Requirement: Write out each of the entries below word for word, changing nothing.

Top of Source material

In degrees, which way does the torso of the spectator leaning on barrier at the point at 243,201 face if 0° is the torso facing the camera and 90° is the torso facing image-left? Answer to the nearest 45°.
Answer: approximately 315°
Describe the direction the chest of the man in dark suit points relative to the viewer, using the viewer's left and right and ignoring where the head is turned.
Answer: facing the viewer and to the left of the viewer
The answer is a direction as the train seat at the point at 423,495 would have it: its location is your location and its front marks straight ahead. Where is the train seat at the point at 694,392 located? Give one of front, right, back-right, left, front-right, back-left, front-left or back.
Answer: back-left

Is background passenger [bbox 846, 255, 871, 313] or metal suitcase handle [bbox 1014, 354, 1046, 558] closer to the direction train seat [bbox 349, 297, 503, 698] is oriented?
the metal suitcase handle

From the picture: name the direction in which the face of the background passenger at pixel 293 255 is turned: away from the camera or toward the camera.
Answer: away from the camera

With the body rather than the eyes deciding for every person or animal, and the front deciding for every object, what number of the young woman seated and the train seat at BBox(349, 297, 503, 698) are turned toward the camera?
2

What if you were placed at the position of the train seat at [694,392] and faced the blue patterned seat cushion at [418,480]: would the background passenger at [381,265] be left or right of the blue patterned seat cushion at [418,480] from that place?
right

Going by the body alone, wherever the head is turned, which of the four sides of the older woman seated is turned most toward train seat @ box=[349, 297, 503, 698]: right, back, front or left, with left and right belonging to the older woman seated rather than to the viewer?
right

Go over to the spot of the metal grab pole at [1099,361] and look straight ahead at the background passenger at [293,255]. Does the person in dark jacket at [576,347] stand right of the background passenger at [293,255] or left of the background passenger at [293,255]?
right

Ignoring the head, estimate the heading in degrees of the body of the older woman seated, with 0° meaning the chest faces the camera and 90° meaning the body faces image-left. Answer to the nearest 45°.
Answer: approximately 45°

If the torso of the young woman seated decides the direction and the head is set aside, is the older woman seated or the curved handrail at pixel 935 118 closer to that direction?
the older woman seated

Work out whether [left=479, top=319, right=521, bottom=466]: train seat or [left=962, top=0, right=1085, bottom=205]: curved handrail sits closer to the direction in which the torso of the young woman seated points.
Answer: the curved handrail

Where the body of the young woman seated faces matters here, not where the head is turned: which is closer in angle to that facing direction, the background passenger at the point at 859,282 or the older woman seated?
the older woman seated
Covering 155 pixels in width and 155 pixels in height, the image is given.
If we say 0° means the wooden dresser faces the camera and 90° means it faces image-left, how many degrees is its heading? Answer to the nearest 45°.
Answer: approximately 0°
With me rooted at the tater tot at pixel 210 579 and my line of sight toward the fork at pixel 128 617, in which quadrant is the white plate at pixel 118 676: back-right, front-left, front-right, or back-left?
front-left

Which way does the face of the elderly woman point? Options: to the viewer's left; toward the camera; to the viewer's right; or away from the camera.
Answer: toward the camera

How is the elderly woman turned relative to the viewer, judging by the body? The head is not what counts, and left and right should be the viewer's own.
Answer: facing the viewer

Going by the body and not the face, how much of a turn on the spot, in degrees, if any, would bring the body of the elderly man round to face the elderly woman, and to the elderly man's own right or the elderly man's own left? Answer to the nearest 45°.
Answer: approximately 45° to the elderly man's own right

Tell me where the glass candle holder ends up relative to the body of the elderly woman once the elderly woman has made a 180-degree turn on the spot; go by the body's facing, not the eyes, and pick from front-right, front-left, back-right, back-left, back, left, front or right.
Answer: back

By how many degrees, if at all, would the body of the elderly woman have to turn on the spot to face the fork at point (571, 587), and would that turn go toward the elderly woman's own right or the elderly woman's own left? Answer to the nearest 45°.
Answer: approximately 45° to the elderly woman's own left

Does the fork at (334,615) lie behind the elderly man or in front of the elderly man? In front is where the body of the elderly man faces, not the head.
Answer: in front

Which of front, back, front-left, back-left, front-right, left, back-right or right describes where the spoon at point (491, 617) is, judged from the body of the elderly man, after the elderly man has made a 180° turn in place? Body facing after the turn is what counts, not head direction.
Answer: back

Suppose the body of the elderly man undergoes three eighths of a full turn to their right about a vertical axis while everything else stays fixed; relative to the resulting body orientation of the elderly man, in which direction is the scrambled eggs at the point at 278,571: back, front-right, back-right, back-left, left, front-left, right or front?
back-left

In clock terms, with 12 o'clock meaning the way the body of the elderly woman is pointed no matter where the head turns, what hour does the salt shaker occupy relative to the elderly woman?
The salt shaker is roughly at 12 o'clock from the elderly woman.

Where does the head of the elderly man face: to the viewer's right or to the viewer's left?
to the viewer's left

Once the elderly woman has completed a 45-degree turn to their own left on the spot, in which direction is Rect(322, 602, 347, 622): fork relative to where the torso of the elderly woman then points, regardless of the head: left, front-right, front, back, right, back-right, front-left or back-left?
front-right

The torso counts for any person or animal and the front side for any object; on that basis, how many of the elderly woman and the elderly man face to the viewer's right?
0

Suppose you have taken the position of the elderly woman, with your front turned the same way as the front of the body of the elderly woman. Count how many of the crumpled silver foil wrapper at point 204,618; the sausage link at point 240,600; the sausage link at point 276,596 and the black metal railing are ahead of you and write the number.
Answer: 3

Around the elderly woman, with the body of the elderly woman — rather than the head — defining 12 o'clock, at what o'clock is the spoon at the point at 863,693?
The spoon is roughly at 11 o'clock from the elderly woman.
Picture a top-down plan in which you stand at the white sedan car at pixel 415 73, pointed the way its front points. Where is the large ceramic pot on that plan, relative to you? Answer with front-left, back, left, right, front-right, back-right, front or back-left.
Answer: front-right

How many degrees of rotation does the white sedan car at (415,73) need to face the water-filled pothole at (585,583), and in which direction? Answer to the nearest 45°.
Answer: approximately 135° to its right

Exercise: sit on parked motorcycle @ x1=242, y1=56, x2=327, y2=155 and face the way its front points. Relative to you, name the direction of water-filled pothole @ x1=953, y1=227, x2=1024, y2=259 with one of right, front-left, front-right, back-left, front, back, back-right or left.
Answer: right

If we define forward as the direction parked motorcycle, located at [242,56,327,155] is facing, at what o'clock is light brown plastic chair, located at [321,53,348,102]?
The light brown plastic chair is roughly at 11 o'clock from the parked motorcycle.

Bottom of Source material

Solution for this problem:
In degrees, which way does the torso of the spectator leaning on barrier at the point at 243,201 face if 0° is the torso facing the camera and 90° is the torso facing image-left? Answer to the nearest 45°.
Answer: approximately 315°
Describe the direction the chest of the man in dark suit points relative to the viewer, using the viewer's left and right and ignoring where the head is turned.
Answer: facing the viewer and to the left of the viewer
The answer is a direction as the train seat at the point at 423,495 would have it: its location is your location and its front marks straight ahead. Where is the train seat at the point at 694,392 located? Give one of front, right, back-right, left, front-right, back-left, front-left or back.
Answer: back-left

Is background passenger [bbox 846, 255, 871, 313] or metal suitcase handle [bbox 1014, 354, 1046, 558] closer to the direction train seat [bbox 349, 297, 503, 698] is oriented?
the metal suitcase handle

From the picture: name the direction in which the face of the background passenger at pixel 293 255 is turned: away from the camera or toward the camera.
Answer: away from the camera

With the body rather than the eyes deciding for every person or animal, and the front deciding for every object, what number of the young woman seated and the train seat at BBox(349, 297, 503, 698) are turned toward the camera?
2

What if you were placed at the position of the train seat at [694,392] and faced the blue patterned seat cushion at [418,480]: would the background passenger at [381,265] be left or right of the blue patterned seat cushion at [418,480] from that place?
right

Going by the body alone, wherever the head is turned, which of the four sides of the older woman seated is turned most toward train seat @ box=[349, 297, 503, 698]: right, back, front or left, with left and right belonging to the older woman seated rather than to the viewer?
right

Go over to the spot of the metal grab pole at [1099,361] and look straight ahead at the background passenger at [293,255]. Does the person in dark jacket at [576,347] stand right of the background passenger at [293,255] or left of the background passenger at [293,255]?
right

Ignoring the head, estimate the heading in degrees of the body of the older woman seated, with 0° meaning the chest faces the camera and 90° meaning the body faces image-left. Answer to the nearest 45°.
Answer: approximately 45°

If the torso of the young woman seated decides the direction and the head is set aside, is the older woman seated or the curved handrail at pixel 935 118 closer to that direction?
the older woman seated

Work out whether [left=479, top=319, right=521, bottom=466]: train seat or [left=962, top=0, right=1085, bottom=205]: curved handrail sits closer to the direction in which the torso of the young woman seated points.
Answer: the curved handrail

Where the body of the young woman seated faces matters here, not where the head is turned: which is closer in angle to that facing direction, the background passenger at the point at 859,282 or the older woman seated?
the older woman seated
Covering 155 pixels in width and 155 pixels in height, the image is given.
If we say 0° means the wooden dresser faces the camera and 90° means it faces image-left, how many degrees is its heading? Answer to the nearest 45°.
Answer: approximately 0°
With me rooted at the tater tot at pixel 210 579 and my line of sight toward the fork at pixel 128 617, in which quadrant is the white plate at pixel 118 676: back-right, front-left, front-right, or back-left?
front-left

Which way does the face of the elderly woman point? Options: to the viewer's left; toward the camera; to the viewer's right; or away from the camera.
Answer: toward the camera

How is the elderly woman turned relative to the viewer, judging by the body? The head is not what counts, and left and right should be the viewer's own.
Answer: facing the viewer

Going by the body and not the face, how much of a turn on the spot, in degrees, if any, would bring the body of the elderly man round to face the elderly woman, and to the elderly man's own right or the elderly man's own left? Answer to the nearest 45°.
Answer: approximately 45° to the elderly man's own right

Tell me where the glass candle holder ends up relative to the body of the elderly woman once the elderly woman has made a 180-degree turn on the spot; go by the body's facing, not the eyes, and pick from front-right, front-left, back-right, back-left, back, left, front or right.
Answer: back

By how many degrees, if at all, would the body of the elderly woman have to turn on the spot to face the fork at point (571, 587), and would that turn go toward the elderly woman's own right or the elderly woman's own left? Answer to the nearest 45°.
Answer: approximately 45° to the elderly woman's own left

Does the fork at (334,615) lie behind the elderly man or in front of the elderly man? In front is where the body of the elderly man faces, not the head.
Answer: in front

Which of front, back, front-left, back-left, front-right, left, back-right or right describes where the spoon at point (491, 617) is, judged from the body of the elderly man, after the elderly man has made a 180° turn in place? Body facing after the turn is what counts, not head direction.
Answer: back

Suppose the body of the elderly man undergoes three eighths of a full turn to their right about a vertical axis while everything else stays fixed; relative to the resulting body orientation of the elderly man, in which direction is the scrambled eggs at the point at 278,571: back, front-right, back-right, back-left, left, front-left, right or front?
back-left

In clock terms, with 12 o'clock meaning the way the body of the elderly woman is pointed no matter where the head turns, what hour does the salt shaker occupy relative to the elderly woman?
The salt shaker is roughly at 12 o'clock from the elderly woman.

Where does the head of the elderly man face: to the viewer's right or to the viewer's left?
to the viewer's left

Once the elderly woman has completed a 45-degree turn to their own left on the spot, in which direction is Rect(322, 602, 347, 622): fork relative to where the torso of the elderly woman then points, regardless of the head: left, front-right, front, back, right, back-right, front-left or back-left?
front-right

The torso counts for any person or animal and the front side for any object; on that basis, how many of the elderly woman and the elderly man face to the viewer's right?
0

Suppose you have taken the position of the elderly woman, with your front turned the same way as the front of the body of the elderly woman. Count how many of the crumpled silver foil wrapper at point 204,618; the sausage link at point 240,600; the sausage link at point 276,596 and the black metal railing are ahead of you and write the number.
Answer: 3

Around the elderly woman, with the body of the elderly woman — rather than the head — defining 12 o'clock, at what o'clock is the spoon at the point at 863,693?
The spoon is roughly at 11 o'clock from the elderly woman.
Picture a top-down plan in which you stand at the white sedan car at pixel 415 73, pointed the way its front points. Where is the large ceramic pot on that plan, relative to you? Answer with front-left, back, left, right, front-right, back-right, front or back-left.
Answer: front-right

How many degrees of rotation does the white sedan car at (415,73) need to face the water-filled pothole at (585,583), and in which direction? Answer to the nearest 45°.
Answer: approximately 135° to its right

Exercise: sit on parked motorcycle @ x1=242, y1=56, x2=327, y2=155 and face the way its front points. Relative to you, name the direction of water-filled pothole @ x1=953, y1=227, x2=1024, y2=259 with one of right, front-left, front-right, back-left, front, back, back-right or left.
Answer: right

If we define forward as the direction parked motorcycle, located at [242,56,327,155] is facing, at what o'clock is light brown plastic chair, located at [321,53,348,102]?
The light brown plastic chair is roughly at 11 o'clock from the parked motorcycle.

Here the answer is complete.